Prompt
Copy out the records below word for word, leaving out the pictures.

Quiz items based on charts

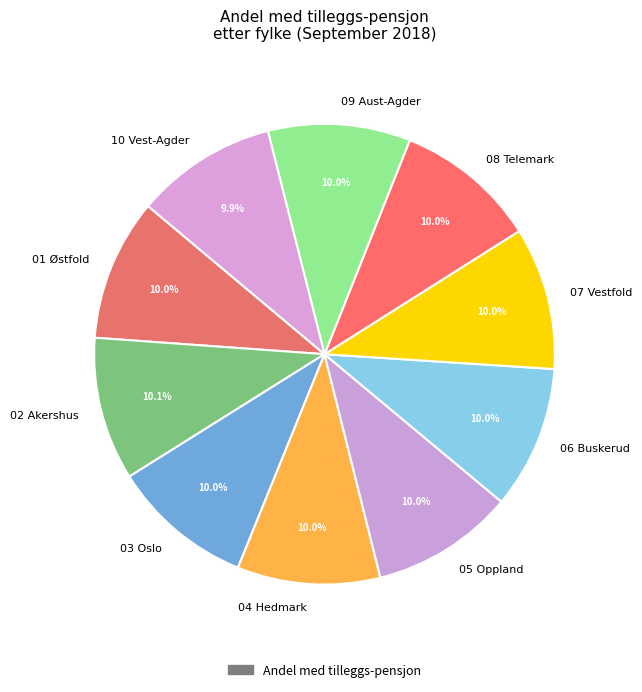

The 01 Østfold slice represents 10% of the pie. True or false?

True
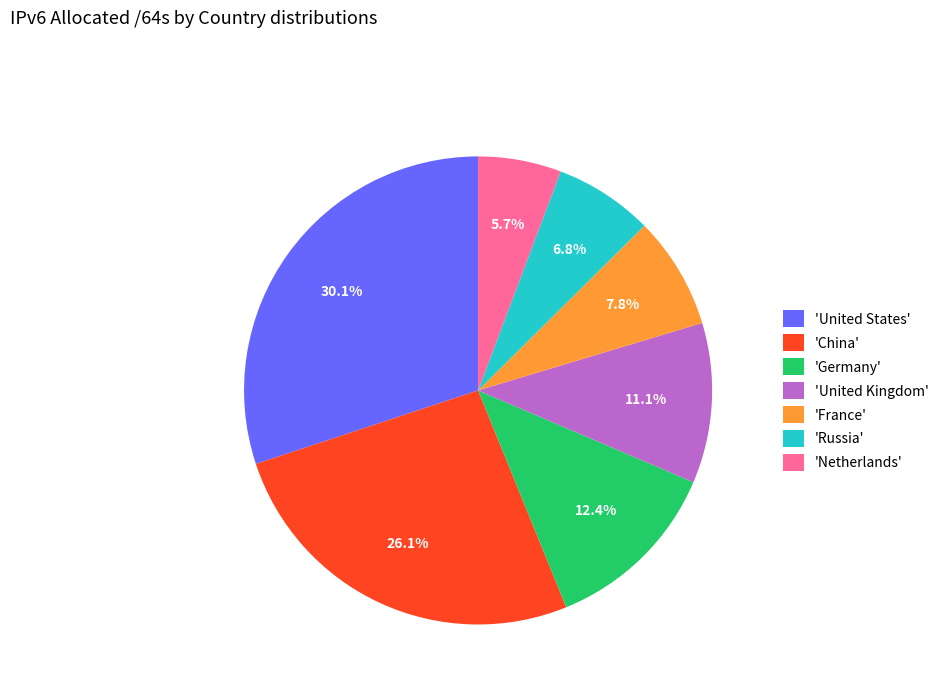

What is the ratio of the value at 'Germany' to the value at 'United Kingdom'?

1.1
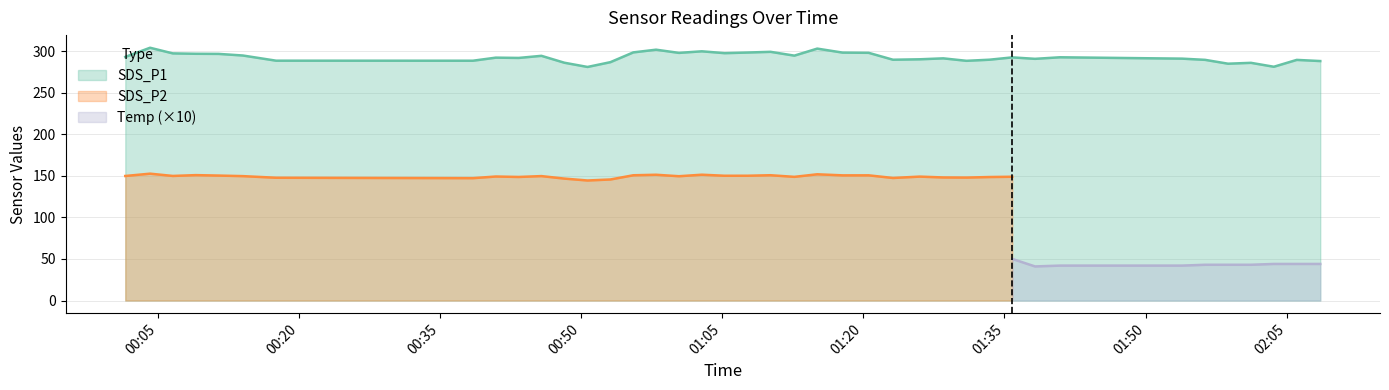

What is the average value of the SDS_P1 series?

292.8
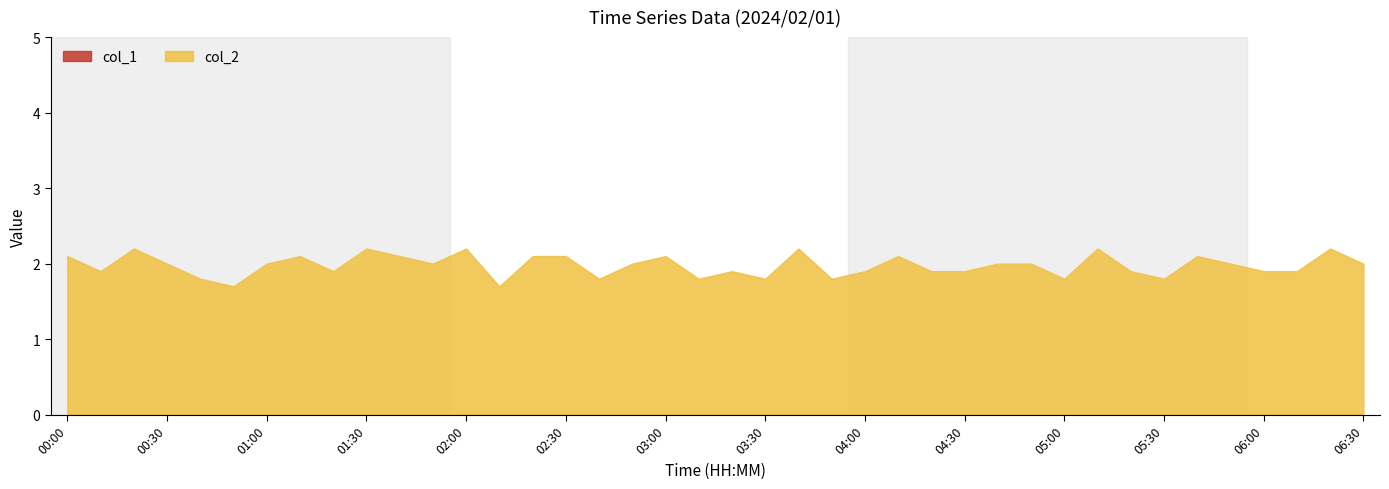

At 01:40, list the series in order from smallest to largest.

col_1, col_2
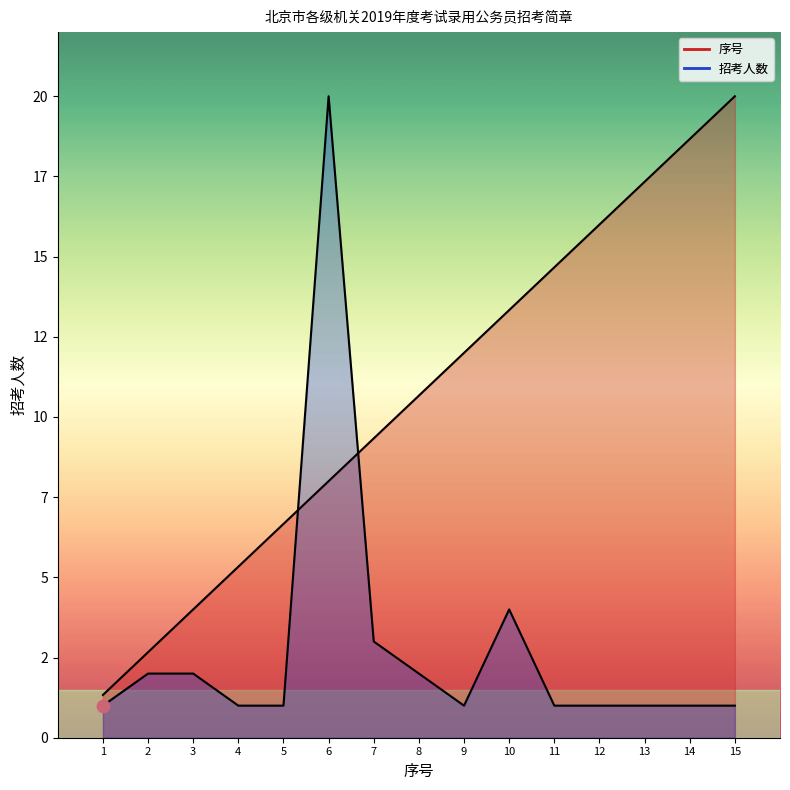

Which series has the largest total across all categories?

序号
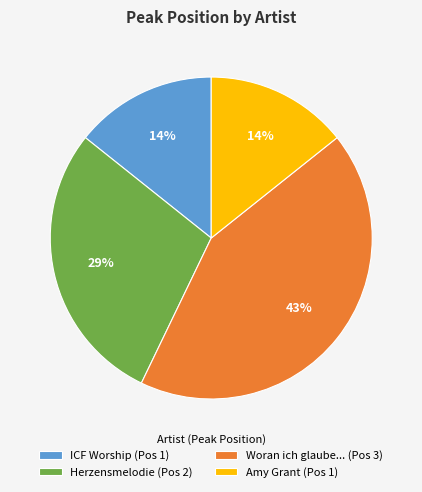

Which has a higher value, Woran ich glaube... or ICF Worship?

Woran ich glaube...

Solution to this problem
The 01 Østfold slice represents 10% of the pie. True or false?

True

What is the ratio of the value at 'Germany' to the value at 'United Kingdom'?

1.1

What is the average value of the SDS_P1 series?

292.8

At 01:40, list the series in order from smallest to largest.

col_1, col_2

Which series has the largest total across all categories?

序号

Which has a higher value, Woran ich glaube... or ICF Worship?

Woran ich glaube...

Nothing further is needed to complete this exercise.